#### REQUIREMENT:
Substitute "division" for every "phylum" in the entries below and write out the lines again with nothing else changed. Leave the pictures out.

[Stored data entries]
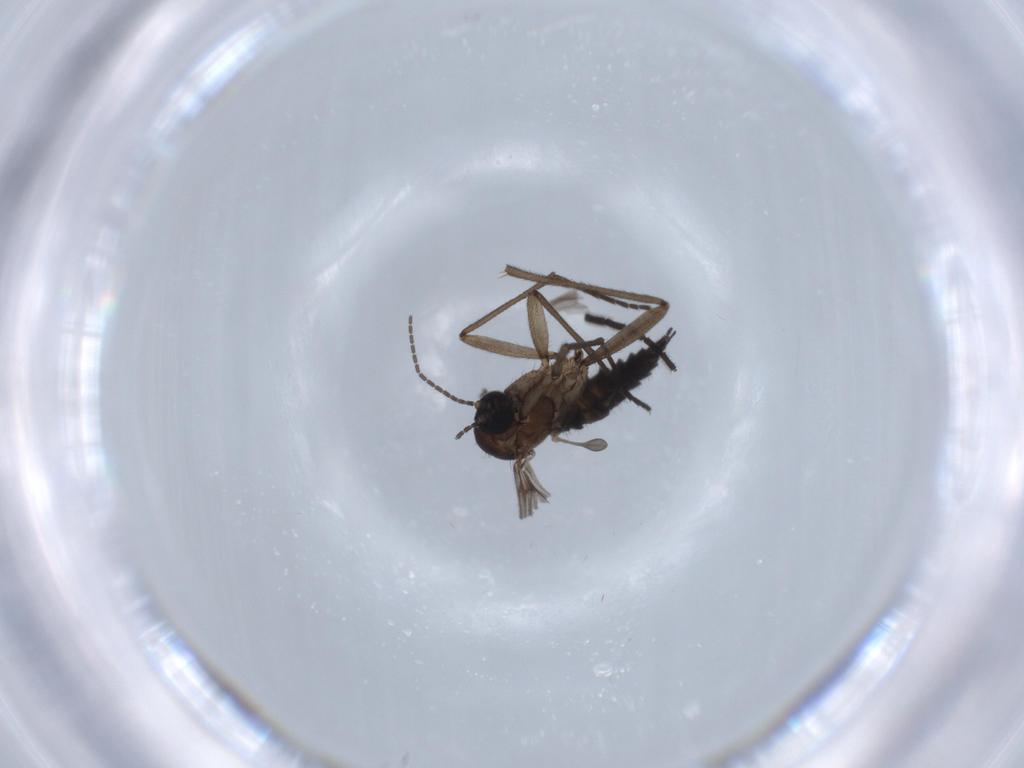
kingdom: Animalia
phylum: Arthropoda
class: Insecta
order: Diptera
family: Sciaridae
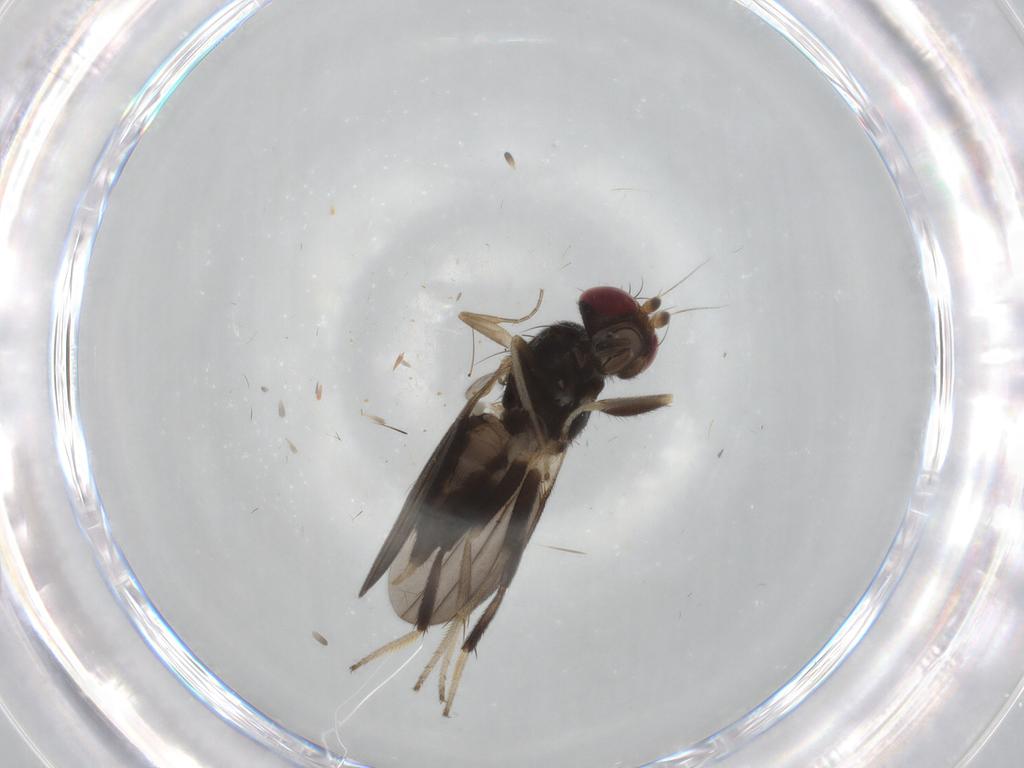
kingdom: Animalia
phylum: Arthropoda
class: Insecta
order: Diptera
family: Clusiidae
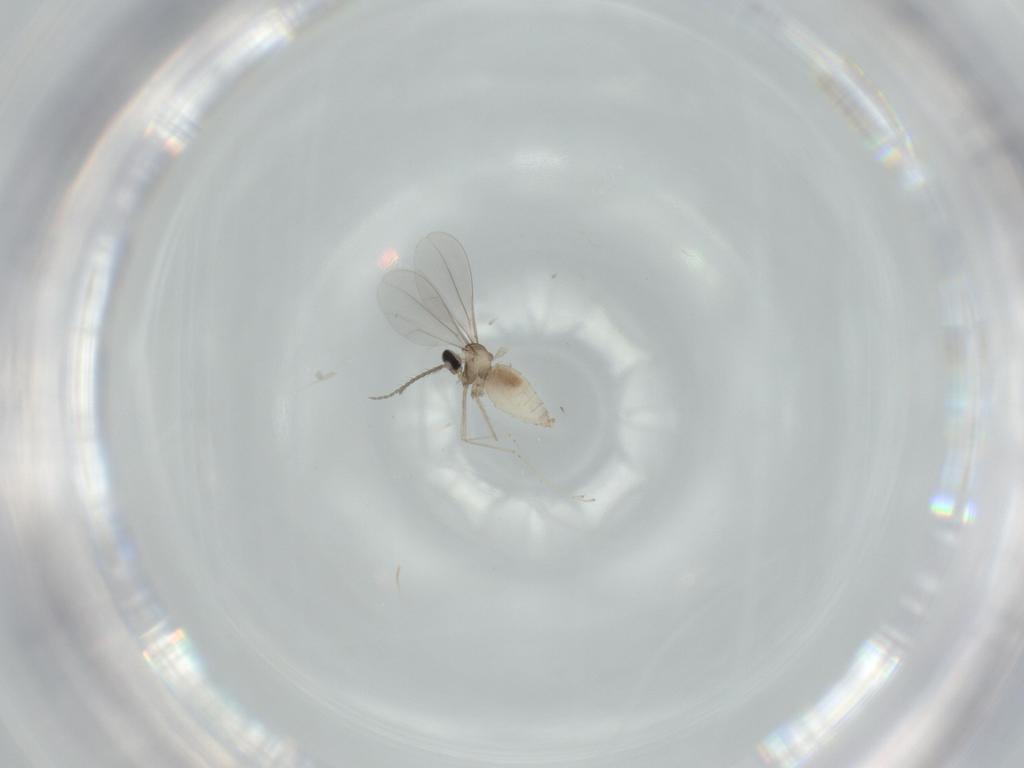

#### FULL OUTPUT:
kingdom: Animalia
division: Arthropoda
class: Insecta
order: Diptera
family: Sciaridae
kingdom: Animalia
division: Arthropoda
class: Insecta
order: Diptera
family: Clusiidae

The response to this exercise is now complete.